Systematic investment decisions in asset allocation and portfolio optimization are usually made in two steps: First, the joint distribution of future returns of the investment instruments is estimated. In the simplest case, going back to Harry Markowitz (1952), this is a multivariate normal distribution, which is already fully determined by the expected value and the covariance matrix. Based on this estimated distribution, the optimal portfolio weights are determined in a second step. Optimality here often refers to the so-called mean-variance criterion, which amounts to a trade-off between expected return and tolerable risk. However, other criteria are also possible, e.g. minimizing the fluctuation range of the portfolio (minimum variance) or balancing the risk contributions of the individual investment instruments (risk parity).
The first step of this approach described above is fraught with problems in practice. In particular, it requires a number of assumptions, for example regarding the distribution family of returns or the development of volatility over time. However, every assumption carries the risk that it will not be fulfilled in practice. Even if the assumptions are correct, estimating the distribution, specifically the covariance matrix, can be problematic, especially if the investment universe is large and only a limited amount of data is available. Usually, these weaknesses of the mean-variance approach are addressed by a variety of different tools such as shrinkage estimators, regularization and a well thought-out design of the constraints.
The novel approach of this research project, however, is to completely bypass this first step of estimating the distribution and instead learn the optimal portfolio weights directly from the data. This is made possible by the use of machine learning, the basis of modern artificial intelligence. We use deep reinforcement learning - a revolutionary technique that enables AI models to perform superhumanly in challenging games such as Go or chess and has applications in many areas, such as the development of self-driving cars, robots and the diagnosis and treatment of diseases. This technology enables our models to navigate independently in dynamic environments such as the financial market and to continuously learn from their mistakes.
In the first part of our research project, we focus on the optimal allocation between different asset classes using liquid ETFs: equities (Vanguard Total Stock Market ETF), real estate (Vanguard Real Estate Index ETF), bonds (iShares Core U.S. Aggregate Bond ETF), commodities (Invesco DB Commodity Index ETF), and gold (spot price). These instruments represent the majority of the investment universe of a typical institutional investor. Investments in private equity or other alternative investments are not included as there are insufficient data series available.

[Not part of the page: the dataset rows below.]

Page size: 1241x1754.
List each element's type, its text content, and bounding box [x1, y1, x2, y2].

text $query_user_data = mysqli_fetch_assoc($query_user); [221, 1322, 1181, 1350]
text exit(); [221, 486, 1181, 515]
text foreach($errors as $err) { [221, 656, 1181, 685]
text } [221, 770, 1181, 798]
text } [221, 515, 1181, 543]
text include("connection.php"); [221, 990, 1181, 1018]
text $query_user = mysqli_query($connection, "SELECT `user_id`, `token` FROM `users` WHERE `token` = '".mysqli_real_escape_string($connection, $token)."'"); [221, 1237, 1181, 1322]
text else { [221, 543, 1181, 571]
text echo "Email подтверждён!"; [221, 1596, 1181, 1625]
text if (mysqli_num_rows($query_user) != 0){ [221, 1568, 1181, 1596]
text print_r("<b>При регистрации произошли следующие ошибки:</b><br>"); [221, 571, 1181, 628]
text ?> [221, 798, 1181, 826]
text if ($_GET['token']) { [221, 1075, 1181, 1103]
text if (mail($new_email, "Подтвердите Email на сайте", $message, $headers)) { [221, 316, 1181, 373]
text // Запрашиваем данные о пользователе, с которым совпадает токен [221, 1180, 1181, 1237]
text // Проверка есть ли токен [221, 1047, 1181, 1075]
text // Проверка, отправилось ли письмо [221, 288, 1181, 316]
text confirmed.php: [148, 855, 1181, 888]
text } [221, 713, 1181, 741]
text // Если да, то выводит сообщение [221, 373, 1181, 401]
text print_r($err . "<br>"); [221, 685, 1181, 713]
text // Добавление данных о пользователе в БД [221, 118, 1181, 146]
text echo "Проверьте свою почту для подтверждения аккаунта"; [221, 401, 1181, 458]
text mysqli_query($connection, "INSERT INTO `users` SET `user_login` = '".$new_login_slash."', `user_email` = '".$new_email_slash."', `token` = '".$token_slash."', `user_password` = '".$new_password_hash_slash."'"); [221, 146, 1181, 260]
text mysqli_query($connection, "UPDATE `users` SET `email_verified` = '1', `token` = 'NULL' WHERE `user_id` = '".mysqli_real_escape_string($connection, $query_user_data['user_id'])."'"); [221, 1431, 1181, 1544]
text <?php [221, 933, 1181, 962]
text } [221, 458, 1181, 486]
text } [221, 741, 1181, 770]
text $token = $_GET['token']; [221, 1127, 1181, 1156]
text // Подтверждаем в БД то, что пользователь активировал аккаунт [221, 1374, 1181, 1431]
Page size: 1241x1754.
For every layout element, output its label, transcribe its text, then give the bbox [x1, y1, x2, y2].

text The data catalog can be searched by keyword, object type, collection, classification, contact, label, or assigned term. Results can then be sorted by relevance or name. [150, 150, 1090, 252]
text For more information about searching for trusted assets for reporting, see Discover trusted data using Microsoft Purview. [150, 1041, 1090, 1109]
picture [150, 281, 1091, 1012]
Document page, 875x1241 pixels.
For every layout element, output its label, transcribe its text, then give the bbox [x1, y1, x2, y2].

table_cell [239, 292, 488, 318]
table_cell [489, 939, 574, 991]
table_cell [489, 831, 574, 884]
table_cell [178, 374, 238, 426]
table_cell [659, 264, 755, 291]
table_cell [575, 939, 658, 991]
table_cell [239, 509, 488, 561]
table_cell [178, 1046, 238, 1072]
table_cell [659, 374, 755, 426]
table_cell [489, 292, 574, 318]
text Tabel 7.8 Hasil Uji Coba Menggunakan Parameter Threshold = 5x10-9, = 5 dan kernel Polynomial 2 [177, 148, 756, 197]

The results of our novel A.I. approach are very promising: In the analyzed period from November 2017 to August 2023, our model (OLZ Reinforcement Learning Allocation) achieved an impressive total return (after costs) of 148.7%, while an equally weighted portfolio of the five asset classes only achieved 31.0%. A typical pension fund portfolio (30% equities, 30% fixed-income securities, 30% real estate and 10% commodities) even achieved a cumulative return of only 20.6%. The performance of our strategy, shown in Figure 1, therefore clearly outperforms the two benchmarks.